# How to jump start with a Touareg? (i.e., how do I get to the battery?)



## koolio (Jul 21, 2004)

Hi All,
This morning my girlfriend's car battery was dead so, naturally, we decided to jump start her car. Well, I forgot the battery isn't located under the hood and is under the driver's seat but I could not figure out how to get to the battery (I also didn't spend much time looking since I had to get to work). 
My question: how do I access the battery so I can connect jumper cables to it? I checked the owner's manual and it was pathetic - it didn't tell me how to access the battery.
Thanks, in advance!


----------



## spockcat (Jun 5, 2003)

*Re: How to jump start with a Touareg? (koolio)*

You couldn't find the part in the manual that mentions the jumper terminals under the hood?


----------



## BJMRGTIVR6 (Nov 28, 2001)

*Re: How to jump start with a Touareg? (koolio)*

I thought there were supposed to be terminals under the hood.

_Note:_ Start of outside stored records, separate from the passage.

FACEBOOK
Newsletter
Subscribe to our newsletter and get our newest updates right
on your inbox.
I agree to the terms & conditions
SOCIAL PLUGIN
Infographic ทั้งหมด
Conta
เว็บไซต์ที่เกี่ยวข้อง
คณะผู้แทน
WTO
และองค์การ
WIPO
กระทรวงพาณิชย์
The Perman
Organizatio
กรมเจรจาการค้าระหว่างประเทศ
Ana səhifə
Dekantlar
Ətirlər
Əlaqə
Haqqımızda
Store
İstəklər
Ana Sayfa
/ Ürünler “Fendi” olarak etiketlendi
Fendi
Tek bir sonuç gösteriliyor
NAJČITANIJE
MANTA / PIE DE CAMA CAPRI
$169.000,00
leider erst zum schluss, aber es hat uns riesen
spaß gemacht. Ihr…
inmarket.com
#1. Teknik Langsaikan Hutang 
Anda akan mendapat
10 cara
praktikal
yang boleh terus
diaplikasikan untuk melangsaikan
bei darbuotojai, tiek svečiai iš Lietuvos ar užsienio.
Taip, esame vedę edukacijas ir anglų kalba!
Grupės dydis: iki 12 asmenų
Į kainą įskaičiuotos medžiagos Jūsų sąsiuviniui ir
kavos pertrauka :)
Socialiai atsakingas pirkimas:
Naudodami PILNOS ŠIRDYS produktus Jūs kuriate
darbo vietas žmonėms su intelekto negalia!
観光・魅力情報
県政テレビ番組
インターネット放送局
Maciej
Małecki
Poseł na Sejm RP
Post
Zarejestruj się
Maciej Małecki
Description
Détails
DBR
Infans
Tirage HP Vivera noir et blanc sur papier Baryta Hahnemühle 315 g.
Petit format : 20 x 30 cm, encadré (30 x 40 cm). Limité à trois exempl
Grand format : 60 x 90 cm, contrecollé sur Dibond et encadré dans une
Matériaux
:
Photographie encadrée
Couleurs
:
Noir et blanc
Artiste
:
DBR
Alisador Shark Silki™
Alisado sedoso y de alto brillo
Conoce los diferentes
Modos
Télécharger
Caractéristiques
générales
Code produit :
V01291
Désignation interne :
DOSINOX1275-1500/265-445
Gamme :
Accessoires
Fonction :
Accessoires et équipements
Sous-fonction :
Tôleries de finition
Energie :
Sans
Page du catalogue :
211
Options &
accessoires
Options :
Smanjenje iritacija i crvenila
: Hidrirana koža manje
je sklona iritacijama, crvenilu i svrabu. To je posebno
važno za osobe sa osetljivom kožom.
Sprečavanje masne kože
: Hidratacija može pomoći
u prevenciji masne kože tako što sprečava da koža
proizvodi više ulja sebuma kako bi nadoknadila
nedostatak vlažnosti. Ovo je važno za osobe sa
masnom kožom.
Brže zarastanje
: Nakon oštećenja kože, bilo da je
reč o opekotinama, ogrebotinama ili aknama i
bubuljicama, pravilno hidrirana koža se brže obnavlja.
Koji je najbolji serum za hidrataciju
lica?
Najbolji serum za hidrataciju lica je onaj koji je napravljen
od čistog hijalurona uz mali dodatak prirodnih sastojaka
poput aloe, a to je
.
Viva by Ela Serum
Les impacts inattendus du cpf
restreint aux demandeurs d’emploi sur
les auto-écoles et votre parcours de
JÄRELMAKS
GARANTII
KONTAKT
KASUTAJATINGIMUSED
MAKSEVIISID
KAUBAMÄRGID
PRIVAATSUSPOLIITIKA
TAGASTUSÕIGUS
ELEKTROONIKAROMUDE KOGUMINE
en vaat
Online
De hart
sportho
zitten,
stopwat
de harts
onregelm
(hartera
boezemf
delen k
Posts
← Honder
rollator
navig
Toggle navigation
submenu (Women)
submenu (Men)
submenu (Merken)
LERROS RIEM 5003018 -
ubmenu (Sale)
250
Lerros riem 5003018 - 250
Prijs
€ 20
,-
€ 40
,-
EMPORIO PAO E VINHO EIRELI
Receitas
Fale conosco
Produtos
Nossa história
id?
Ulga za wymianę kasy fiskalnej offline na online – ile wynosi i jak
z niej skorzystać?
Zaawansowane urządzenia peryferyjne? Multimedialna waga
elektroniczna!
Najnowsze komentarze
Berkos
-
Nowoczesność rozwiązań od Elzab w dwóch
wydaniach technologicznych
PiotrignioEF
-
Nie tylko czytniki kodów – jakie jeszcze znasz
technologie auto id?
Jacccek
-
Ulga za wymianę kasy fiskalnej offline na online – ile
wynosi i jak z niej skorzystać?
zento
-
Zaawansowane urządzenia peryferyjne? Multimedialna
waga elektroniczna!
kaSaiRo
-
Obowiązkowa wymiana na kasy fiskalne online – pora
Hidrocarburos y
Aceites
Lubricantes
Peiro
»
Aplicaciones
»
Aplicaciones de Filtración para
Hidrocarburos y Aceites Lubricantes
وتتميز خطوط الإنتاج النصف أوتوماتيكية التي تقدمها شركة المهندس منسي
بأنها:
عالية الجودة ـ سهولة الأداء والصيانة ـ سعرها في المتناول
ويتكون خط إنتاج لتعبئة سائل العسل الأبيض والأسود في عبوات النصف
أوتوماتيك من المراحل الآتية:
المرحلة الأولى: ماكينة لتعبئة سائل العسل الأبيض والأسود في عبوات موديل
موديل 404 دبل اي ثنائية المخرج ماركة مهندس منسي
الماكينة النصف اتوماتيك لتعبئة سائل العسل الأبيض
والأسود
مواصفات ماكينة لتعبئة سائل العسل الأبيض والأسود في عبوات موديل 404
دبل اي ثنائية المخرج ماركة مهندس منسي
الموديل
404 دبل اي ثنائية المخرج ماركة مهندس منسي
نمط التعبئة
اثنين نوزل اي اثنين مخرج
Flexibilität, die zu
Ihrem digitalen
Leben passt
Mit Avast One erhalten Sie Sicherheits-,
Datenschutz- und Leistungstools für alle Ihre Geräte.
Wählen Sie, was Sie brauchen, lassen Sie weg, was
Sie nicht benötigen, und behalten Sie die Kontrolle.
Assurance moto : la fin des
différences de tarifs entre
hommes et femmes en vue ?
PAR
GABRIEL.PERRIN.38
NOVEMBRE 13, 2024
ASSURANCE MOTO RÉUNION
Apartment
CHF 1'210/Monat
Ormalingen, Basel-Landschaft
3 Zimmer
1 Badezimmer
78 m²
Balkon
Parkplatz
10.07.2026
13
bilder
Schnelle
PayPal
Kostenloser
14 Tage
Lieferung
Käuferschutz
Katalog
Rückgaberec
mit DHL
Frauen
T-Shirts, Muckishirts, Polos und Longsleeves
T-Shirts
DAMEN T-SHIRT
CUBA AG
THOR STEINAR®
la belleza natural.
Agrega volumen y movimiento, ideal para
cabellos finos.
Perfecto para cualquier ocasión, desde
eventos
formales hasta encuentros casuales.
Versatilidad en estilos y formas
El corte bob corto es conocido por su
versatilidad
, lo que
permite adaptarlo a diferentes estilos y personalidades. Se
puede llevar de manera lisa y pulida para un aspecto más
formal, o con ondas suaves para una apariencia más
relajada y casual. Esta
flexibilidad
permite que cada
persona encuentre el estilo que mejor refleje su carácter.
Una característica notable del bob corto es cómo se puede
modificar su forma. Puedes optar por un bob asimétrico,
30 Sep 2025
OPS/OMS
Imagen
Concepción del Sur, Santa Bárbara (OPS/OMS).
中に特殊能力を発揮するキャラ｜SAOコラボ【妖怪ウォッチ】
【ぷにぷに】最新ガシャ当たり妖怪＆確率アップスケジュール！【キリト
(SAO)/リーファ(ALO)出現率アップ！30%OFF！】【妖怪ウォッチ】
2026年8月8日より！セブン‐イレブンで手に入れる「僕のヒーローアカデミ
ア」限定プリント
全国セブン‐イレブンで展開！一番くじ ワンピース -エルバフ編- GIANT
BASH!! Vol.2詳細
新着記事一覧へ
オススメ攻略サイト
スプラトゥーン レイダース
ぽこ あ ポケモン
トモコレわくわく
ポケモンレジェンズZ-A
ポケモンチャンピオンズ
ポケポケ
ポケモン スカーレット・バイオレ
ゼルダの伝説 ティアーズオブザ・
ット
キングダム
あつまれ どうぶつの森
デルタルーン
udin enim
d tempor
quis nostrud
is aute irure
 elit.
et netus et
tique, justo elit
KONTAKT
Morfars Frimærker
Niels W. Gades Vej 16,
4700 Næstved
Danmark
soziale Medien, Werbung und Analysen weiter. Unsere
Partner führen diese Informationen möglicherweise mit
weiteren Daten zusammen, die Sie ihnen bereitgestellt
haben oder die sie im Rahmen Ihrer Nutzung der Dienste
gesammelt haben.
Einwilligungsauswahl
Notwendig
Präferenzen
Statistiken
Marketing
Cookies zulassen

I think I remember seeing them near the drivers side close to the steering wheel.


----------



## pilgrim7777 (Oct 27, 2004)

*Re: How to jump start with a Touareg? (koolio)*

Take off the right hand cover of the engine which should just pull up. Under the hood are two terminals one with a red plastic cover, It is in the manual under jump starting.


----------



## koolio (Jul 21, 2004)

*Re: How to jump start with a Touareg? (pilgrim7777)*

Ah, thanks, guys!


----------